Guaidó ist der Präsident des von der Opposition kontrollierten, aber von Maduro schon vor langem entmachteten Parlaments. Er hatte sich am 23. Jänner als Übergangsstaatschef vereidigen lassen und den Präsidenten damit offen herausgefordert. Guaidó argumentiert, Maduros Wiederwahl im vergangenen Jahr habe demokratischen Standards nicht genügt.

Internationale Unterstützung

International erhält Guaidó bereits viel Unterstützung, insbesondere von den USA und einer Reihe lateinamerikanischer Länder. Nach dem Ablauf eines Ultimatums könnten am Wochenende auch Deutschland, Frankreich, Spanien, Portugal, Großbritannien, die Niederlande und Belgien den Interimspräsidenten anerkennen. Eine gemeinsame Erklärung der Europäischen Union als Ganzes erscheint eher unwahrscheinlich.

Guaidó versuchte zuletzt sogar, die internationale Front der Maduro-Unterstützer aufzubrechen und Russland und China für sich zu gewinnen. Ihre Investitionen in dem südamerikanischen Krisenstaat seien unter seiner Regierung besser geschützt als unter der Maduros, sagte er. "Wir hingegen wollen Venezuela zu einem stabilen Land machen, das Wohlstand erzeugt, Investitionssicherheit garantiert und zu seinen Verpflichtungen steht."

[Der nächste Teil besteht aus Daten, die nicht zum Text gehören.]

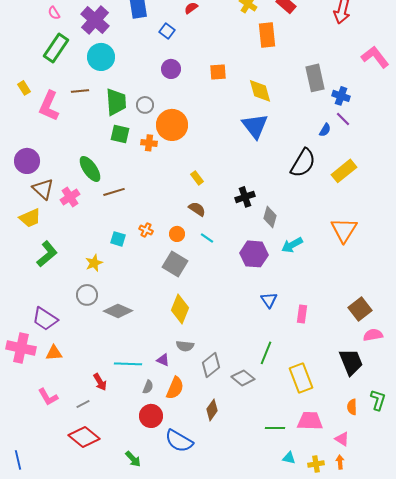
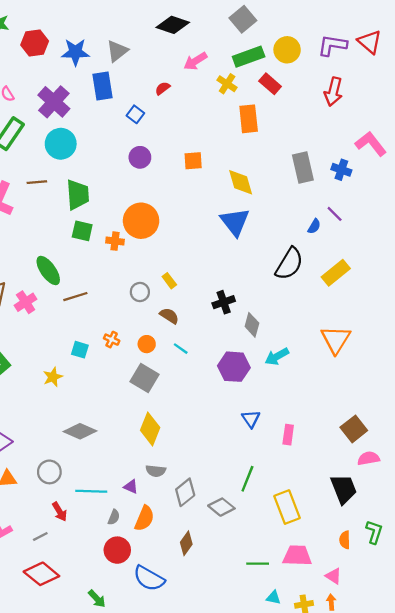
blue cross: (341, 96) -> (341, 170), moved
gray circle: (145, 105) -> (140, 292), moved
gray circle: (87, 295) -> (49, 472), moved

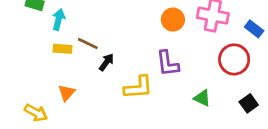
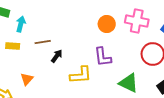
brown line: (88, 43) -> (43, 42), turned -35
yellow rectangle: (63, 49) -> (13, 46), moved
green triangle: (202, 98) -> (129, 83), size x1.5

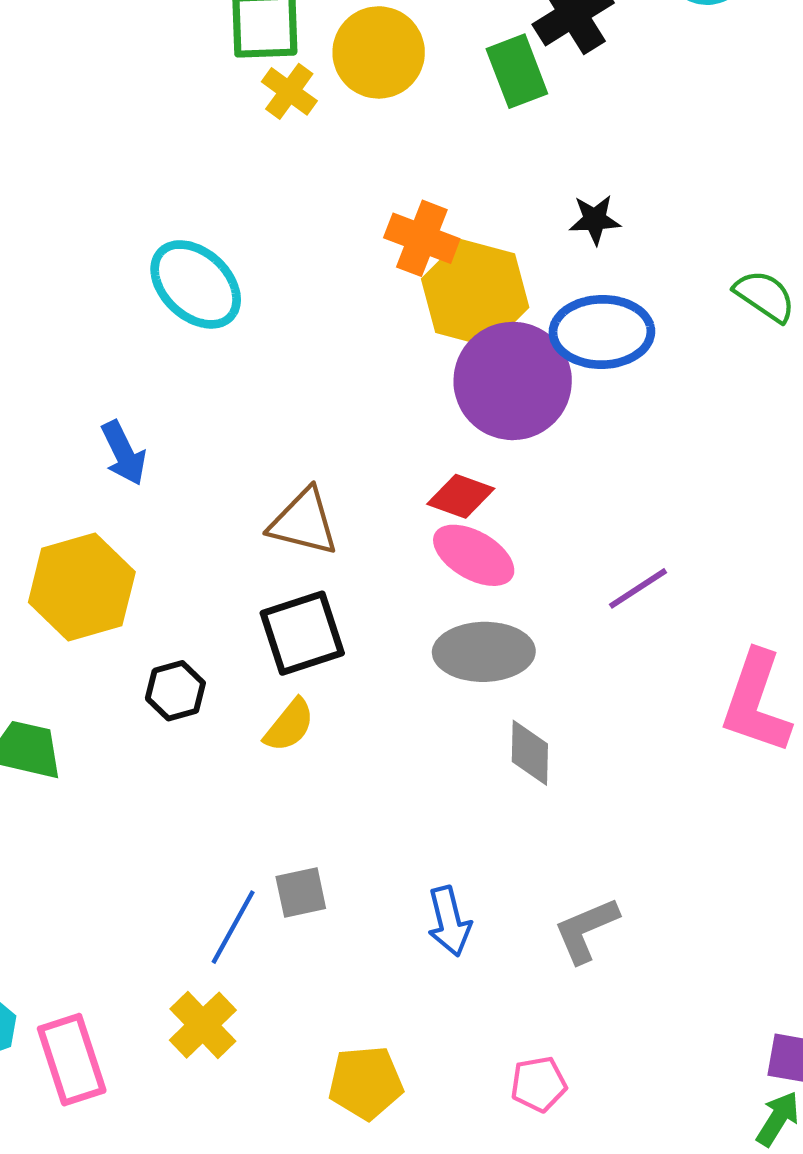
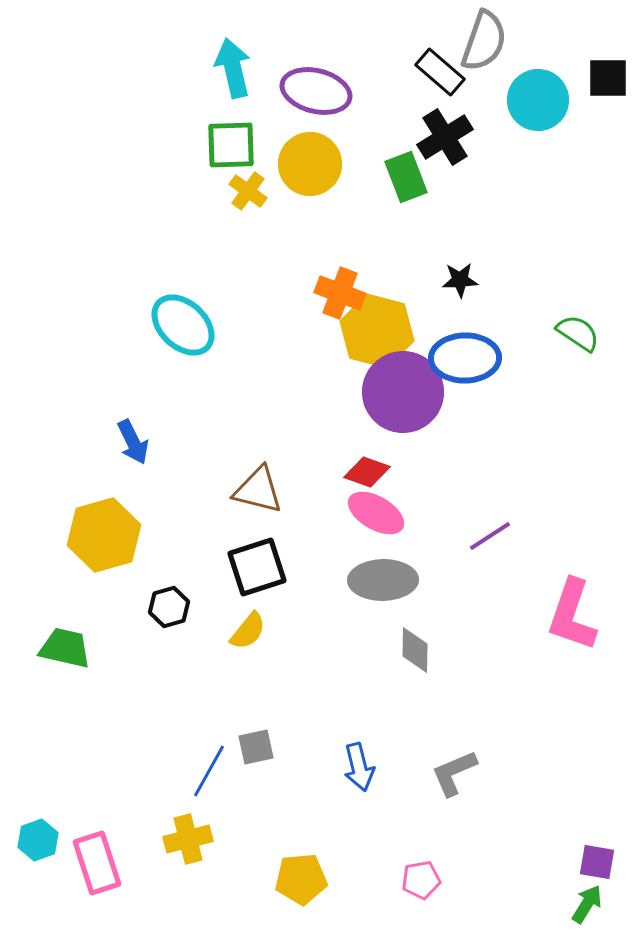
yellow cross: (203, 1025) -> (188, 839), turned 30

Einen Vermittlungsversuch der bisher neutralen Länder Mexiko und Uruguay lehnte Guaidó ab. "Sich in diesem historischen Moment für neutral zu erklären bedeutet, sich auf die Seite des Regimes zu stellen, das Hunderttausende Menschen zu Elend, Hunger, Exil und Tod verdammt hat", schrieb er in einem Brief an die Präsidenten der beiden Länder.

"Maduros Tyrannei beenden"

Vor der geplanten Großkundgebung der Opposition hat USA-Vizepräsident Mike Pence zum Sturz von Präsident Maduro aufgerufen. "Die Zeit ist gekommen, Maduros Tyrannei ein für alle Mal zu beenden", sagte Pence am Freitag in einer Rede vor Exil-Venezolanern in Miami. "Es ist nicht die Zeit für Dialog, es ist die Zeit für Taten." Die Herrschaft des Linksnationalisten Maduro müsse "enden - und zwar jetzt", betonte Pence.

Zwar kann Maduro noch immer auf Rückendeckung durch das mächtige Militär zählen. Allerdings bemüht sich Guaidó seit Tagen, die Streitkräfte auf seine Seite zu ziehen. Unter anderem versprach er den Soldaten Straffreiheit, wenn sie ihn unterstützen.

"Die USA versuchen, mit diplomatischem und wirtschaftlichem Druck zu einem friedlichen Übergang zur Demokratie beizutragen. Aber: Alle Optionen sind auf dem Tisch", warnte Vizepräsident Pence bei seinem Auftritt in der Stadt Doral. "Nicolás Maduro würde gut daran tun, die Entschlossenheit der USA nicht auf die Probe zu stellen."